Problem details =>
Each entry must appear again exactly as it does in the source.
*** Records to use ***
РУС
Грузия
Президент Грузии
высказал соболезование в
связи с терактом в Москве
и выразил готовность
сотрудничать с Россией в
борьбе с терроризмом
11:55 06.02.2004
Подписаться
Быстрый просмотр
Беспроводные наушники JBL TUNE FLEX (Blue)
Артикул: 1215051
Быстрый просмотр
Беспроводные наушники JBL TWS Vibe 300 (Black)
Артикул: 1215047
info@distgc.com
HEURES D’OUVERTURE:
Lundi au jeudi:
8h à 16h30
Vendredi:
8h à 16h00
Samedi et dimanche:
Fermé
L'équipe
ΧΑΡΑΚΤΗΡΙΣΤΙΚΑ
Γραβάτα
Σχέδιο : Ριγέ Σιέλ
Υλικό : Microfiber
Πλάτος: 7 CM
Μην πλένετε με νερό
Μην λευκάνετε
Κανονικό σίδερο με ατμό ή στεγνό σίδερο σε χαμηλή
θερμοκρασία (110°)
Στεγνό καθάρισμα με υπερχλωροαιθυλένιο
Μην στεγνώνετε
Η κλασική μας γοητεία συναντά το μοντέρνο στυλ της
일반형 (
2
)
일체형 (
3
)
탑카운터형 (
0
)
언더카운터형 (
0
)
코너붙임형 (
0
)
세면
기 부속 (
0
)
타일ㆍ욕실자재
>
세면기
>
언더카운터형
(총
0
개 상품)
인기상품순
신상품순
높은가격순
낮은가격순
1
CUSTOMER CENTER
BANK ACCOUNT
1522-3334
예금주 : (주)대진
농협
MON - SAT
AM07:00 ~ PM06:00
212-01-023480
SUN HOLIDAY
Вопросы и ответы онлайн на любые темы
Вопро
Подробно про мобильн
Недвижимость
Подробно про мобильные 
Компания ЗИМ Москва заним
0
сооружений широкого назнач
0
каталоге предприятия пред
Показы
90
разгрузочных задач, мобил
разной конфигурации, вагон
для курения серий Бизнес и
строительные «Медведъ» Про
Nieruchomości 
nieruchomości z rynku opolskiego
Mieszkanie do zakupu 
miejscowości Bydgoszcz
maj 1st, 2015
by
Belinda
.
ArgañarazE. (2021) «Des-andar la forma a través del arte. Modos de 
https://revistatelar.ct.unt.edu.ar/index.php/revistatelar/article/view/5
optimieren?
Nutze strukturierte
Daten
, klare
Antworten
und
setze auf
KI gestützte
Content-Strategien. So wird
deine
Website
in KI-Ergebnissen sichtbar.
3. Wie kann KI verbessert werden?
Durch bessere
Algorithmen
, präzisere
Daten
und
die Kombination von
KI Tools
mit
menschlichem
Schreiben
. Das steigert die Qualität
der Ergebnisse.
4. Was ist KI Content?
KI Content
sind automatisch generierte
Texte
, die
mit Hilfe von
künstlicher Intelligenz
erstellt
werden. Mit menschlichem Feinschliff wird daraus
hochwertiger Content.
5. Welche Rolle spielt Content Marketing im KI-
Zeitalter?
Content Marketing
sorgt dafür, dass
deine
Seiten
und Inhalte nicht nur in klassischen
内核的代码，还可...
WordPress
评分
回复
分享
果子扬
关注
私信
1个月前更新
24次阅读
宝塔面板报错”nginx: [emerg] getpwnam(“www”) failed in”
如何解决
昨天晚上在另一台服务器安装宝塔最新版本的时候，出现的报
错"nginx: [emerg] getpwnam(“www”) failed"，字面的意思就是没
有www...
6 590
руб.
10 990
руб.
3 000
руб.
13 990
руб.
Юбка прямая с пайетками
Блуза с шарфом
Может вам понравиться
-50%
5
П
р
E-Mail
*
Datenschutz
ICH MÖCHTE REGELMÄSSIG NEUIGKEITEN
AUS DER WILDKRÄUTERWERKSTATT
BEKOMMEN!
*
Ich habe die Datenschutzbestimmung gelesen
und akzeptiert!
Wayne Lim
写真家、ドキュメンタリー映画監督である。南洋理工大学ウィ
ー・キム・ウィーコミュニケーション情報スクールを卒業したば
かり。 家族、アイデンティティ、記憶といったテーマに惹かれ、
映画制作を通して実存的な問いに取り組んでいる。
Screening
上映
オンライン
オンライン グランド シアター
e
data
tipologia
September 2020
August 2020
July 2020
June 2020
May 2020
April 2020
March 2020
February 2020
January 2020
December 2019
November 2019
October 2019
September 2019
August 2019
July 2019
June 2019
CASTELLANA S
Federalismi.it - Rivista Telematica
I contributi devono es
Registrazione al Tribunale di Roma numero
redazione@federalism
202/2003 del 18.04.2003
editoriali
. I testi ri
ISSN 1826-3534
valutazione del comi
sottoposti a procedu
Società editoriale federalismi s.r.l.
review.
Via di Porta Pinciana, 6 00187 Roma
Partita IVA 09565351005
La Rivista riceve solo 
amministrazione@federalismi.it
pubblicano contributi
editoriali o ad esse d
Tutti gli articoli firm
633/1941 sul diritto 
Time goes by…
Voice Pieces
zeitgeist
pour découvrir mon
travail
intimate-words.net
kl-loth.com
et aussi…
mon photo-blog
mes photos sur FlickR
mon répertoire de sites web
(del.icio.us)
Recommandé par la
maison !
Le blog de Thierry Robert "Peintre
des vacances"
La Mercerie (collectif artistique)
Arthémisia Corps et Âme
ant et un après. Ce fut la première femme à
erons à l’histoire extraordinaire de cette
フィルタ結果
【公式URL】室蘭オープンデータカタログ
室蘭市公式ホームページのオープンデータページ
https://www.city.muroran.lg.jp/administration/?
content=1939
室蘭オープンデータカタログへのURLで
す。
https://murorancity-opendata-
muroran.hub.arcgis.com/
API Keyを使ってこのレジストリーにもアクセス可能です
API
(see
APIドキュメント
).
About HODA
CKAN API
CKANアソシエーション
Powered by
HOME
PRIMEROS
*** End of Records to use ***
Output of the task =>
РУС
Грузия
Президент Грузии
высказал соболезование в
связи с терактом в Москве
и выразил готовность
сотрудничать с Россией в
борьбе с терроризмом
11:55 06.02.2004
Подписаться
Быстрый просмотр
Беспроводные наушники JBL TUNE FLEX (Blue)
Артикул: 1215051
Быстрый просмотр
Беспроводные наушники JBL TWS Vibe 300 (Black)
Артикул: 1215047
info@distgc.com
HEURES D’OUVERTURE:
Lundi au jeudi:
8h à 16h30
Vendredi:
8h à 16h00
Samedi et dimanche:
Fermé
L'équipe
ΧΑΡΑΚΤΗΡΙΣΤΙΚΑ
Γραβάτα
Σχέδιο : Ριγέ Σιέλ
Υλικό : Microfiber
Πλάτος: 7 CM
Μην πλένετε με νερό
Μην λευκάνετε
Κανονικό σίδερο με ατμό ή στεγνό σίδερο σε χαμηλή
θερμοκρασία (110°)
Στεγνό καθάρισμα με υπερχλωροαιθυλένιο
Μην στεγνώνετε
Η κλασική μας γοητεία συναντά το μοντέρνο στυλ της
일반형 (
2
)
일체형 (
3
)
탑카운터형 (
0
)
언더카운터형 (
0
)
코너붙임형 (
0
)
세면
기 부속 (
0
)
타일ㆍ욕실자재
>
세면기
>
언더카운터형
(총
0
개 상품)
인기상품순
신상품순
높은가격순
낮은가격순
1
CUSTOMER CENTER
BANK ACCOUNT
1522-3334
예금주 : (주)대진
농협
MON - SAT
AM07:00 ~ PM06:00
212-01-023480
SUN HOLIDAY
Вопросы и ответы онлайн на любые темы
Вопро
Подробно про мобильн
Недвижимость
Подробно про мобильные 
Компания ЗИМ Москва заним
0
сооружений широкого назнач
0
каталоге предприятия пред
Показы
90
разгрузочных задач, мобил
разной конфигурации, вагон
для курения серий Бизнес и
строительные «Медведъ» Про
Nieruchomości 
nieruchomości z rynku opolskiego
Mieszkanie do zakupu 
miejscowości Bydgoszcz
maj 1st, 2015
by
Belinda
.
ArgañarazE. (2021) «Des-andar la forma a través del arte. Modos de 
https://revistatelar.ct.unt.edu.ar/index.php/revistatelar/article/view/5
optimieren?
Nutze strukturierte
Daten
, klare
Antworten
und
setze auf
KI gestützte
Content-Strategien. So wird
deine
Website
in KI-Ergebnissen sichtbar.
3. Wie kann KI verbessert werden?
Durch bessere
Algorithmen
, präzisere
Daten
und
die Kombination von
KI Tools
mit
menschlichem
Schreiben
. Das steigert die Qualität
der Ergebnisse.
4. Was ist KI Content?
KI Content
sind automatisch generierte
Texte
, die
mit Hilfe von
künstlicher Intelligenz
erstellt
werden. Mit menschlichem Feinschliff wird daraus
hochwertiger Content.
5. Welche Rolle spielt Content Marketing im KI-
Zeitalter?
Content Marketing
sorgt dafür, dass
deine
Seiten
und Inhalte nicht nur in klassischen
内核的代码，还可...
WordPress
评分
回复
分享
果子扬
关注
私信
1个月前更新
24次阅读
宝塔面板报错”nginx: [emerg] getpwnam(“www”) failed in”
如何解决
昨天晚上在另一台服务器安装宝塔最新版本的时候，出现的报
错"nginx: [emerg] getpwnam(“www”) failed"，字面的意思就是没
有www...
6 590
руб.
10 990
руб.
3 000
руб.
13 990
руб.
Юбка прямая с пайетками
Блуза с шарфом
Может вам понравиться
-50%
5
П
р
E-Mail
*
Datenschutz
ICH MÖCHTE REGELMÄSSIG NEUIGKEITEN
AUS DER WILDKRÄUTERWERKSTATT
BEKOMMEN!
*
Ich habe die Datenschutzbestimmung gelesen
und akzeptiert!
Wayne Lim
写真家、ドキュメンタリー映画監督である。南洋理工大学ウィ
ー・キム・ウィーコミュニケーション情報スクールを卒業したば
かり。 家族、アイデンティティ、記憶といったテーマに惹かれ、
映画制作を通して実存的な問いに取り組んでいる。
Screening
上映
オンライン
オンライン グランド シアター
e
data
tipologia
September 2020
August 2020
July 2020
June 2020
May 2020
April 2020
March 2020
February 2020
January 2020
December 2019
November 2019
October 2019
September 2019
August 2019
July 2019
June 2019
CASTELLANA S
Federalismi.it - Rivista Telematica
I contributi devono es
Registrazione al Tribunale di Roma numero
redazione@federalism
202/2003 del 18.04.2003
editoriali
. I testi ri
ISSN 1826-3534
valutazione del comi
sottoposti a procedu
Società editoriale federalismi s.r.l.
review.
Via di Porta Pinciana, 6 00187 Roma
Partita IVA 09565351005
La Rivista riceve solo 
amministrazione@federalismi.it
pubblicano contributi
editoriali o ad esse d
Tutti gli articoli firm
633/1941 sul diritto 
Time goes by…
Voice Pieces
zeitgeist
pour découvrir mon
travail
intimate-words.net
kl-loth.com
et aussi…
mon photo-blog
mes photos sur FlickR
mon répertoire de sites web
(del.icio.us)
Recommandé par la
maison !
Le blog de Thierry Robert "Peintre
des vacances"
La Mercerie (collectif artistique)
Arthémisia Corps et Âme
ant et un après. Ce fut la première femme à
erons à l’histoire extraordinaire de cette
フィルタ結果
【公式URL】室蘭オープンデータカタログ
室蘭市公式ホームページのオープンデータページ
https://www.city.muroran.lg.jp/administration/?
content=1939
室蘭オープンデータカタログへのURLで
す。
https://murorancity-opendata-
muroran.hub.arcgis.com/
API Keyを使ってこのレジストリーにもアクセス可能です
API
(see
APIドキュメント
).
About HODA
CKAN API
CKANアソシエーション
Powered by
HOME
PRIMEROS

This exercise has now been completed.